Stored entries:

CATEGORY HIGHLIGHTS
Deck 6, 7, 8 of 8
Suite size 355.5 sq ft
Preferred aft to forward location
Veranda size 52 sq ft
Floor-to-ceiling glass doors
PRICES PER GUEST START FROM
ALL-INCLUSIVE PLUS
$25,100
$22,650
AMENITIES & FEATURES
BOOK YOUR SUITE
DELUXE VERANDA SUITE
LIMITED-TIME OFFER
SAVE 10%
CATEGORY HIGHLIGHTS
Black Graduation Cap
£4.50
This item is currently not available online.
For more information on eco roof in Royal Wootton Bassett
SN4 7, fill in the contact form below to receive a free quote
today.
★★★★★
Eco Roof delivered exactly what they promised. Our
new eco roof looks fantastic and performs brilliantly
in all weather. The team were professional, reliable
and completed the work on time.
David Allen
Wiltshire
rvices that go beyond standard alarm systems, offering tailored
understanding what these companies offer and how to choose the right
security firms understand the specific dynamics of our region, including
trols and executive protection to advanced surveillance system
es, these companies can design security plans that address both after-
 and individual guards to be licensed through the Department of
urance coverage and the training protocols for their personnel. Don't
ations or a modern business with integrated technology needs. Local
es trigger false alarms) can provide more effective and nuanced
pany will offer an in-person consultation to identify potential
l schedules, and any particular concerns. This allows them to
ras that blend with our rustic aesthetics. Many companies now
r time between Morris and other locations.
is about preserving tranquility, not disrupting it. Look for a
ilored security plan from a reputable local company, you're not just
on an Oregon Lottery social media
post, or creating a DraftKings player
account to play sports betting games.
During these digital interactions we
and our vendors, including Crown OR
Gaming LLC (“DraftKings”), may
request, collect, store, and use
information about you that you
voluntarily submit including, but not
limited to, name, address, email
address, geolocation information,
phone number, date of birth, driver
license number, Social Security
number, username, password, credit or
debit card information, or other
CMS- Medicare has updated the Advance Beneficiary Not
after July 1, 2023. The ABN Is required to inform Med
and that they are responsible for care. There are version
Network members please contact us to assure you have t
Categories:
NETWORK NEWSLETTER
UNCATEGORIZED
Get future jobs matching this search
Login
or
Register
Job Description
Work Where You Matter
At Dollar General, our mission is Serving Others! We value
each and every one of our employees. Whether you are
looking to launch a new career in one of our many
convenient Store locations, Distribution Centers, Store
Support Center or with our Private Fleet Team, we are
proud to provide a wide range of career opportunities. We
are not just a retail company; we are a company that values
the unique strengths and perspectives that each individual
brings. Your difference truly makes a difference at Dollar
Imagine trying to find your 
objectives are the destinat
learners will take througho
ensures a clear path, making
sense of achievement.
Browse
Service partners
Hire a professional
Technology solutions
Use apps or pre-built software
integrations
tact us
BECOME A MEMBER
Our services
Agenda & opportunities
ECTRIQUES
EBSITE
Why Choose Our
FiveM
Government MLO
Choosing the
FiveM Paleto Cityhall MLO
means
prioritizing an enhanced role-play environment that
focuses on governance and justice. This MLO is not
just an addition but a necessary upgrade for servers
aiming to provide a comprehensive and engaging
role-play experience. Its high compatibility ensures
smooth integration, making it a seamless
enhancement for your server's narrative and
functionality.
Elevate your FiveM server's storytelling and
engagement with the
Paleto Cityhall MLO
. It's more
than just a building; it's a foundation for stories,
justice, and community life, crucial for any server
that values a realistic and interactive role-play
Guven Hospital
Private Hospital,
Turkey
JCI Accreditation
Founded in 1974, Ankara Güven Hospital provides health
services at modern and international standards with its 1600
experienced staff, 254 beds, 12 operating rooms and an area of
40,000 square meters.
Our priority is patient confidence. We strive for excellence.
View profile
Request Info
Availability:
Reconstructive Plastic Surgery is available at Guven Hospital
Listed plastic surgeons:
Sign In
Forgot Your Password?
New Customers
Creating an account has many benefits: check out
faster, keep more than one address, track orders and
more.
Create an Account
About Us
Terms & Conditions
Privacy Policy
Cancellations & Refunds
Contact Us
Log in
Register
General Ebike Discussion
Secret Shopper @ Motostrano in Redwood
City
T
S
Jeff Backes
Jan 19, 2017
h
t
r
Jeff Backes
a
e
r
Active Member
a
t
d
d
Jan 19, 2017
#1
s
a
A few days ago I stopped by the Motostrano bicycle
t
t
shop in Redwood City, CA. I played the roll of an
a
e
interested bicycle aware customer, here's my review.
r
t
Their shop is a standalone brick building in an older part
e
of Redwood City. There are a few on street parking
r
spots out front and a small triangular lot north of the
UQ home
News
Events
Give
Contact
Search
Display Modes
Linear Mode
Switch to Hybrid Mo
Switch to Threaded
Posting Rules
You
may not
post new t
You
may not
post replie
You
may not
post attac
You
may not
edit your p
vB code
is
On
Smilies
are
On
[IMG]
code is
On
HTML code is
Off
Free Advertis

_AIM OF THE EXERCISE_
From the line containing "Request Info" to the last line of the records above, please write out every line exactly and add nothing.

_WORKED SOLUTION_
Request Info
Availability:
Reconstructive Plastic Surgery is available at Guven Hospital
Listed plastic surgeons:
Sign In
Forgot Your Password?
New Customers
Creating an account has many benefits: check out
faster, keep more than one address, track orders and
more.
Create an Account
About Us
Terms & Conditions
Privacy Policy
Cancellations & Refunds
Contact Us
Log in
Register
General Ebike Discussion
Secret Shopper @ Motostrano in Redwood
City
T
S
Jeff Backes
Jan 19, 2017
h
t
r
Jeff Backes
a
e
r
Active Member
a
t
d
d
Jan 19, 2017
#1
s
a
A few days ago I stopped by the Motostrano bicycle
t
t
shop in Redwood City, CA. I played the roll of an
a
e
interested bicycle aware customer, here's my review.
r
t
Their shop is a standalone brick building in an older part
e
of Redwood City. There are a few on street parking
r
spots out front and a small triangular lot north of the
UQ home
News
Events
Give
Contact
Search
Display Modes
Linear Mode
Switch to Hybrid Mo
Switch to Threaded
Posting Rules
You
may not
post new t
You
may not
post replie
You
may not
post attac
You
may not
edit your p
vB code
is
On
Smilies
are
On
[IMG]
code is
On
HTML code is
Off
Free Advertis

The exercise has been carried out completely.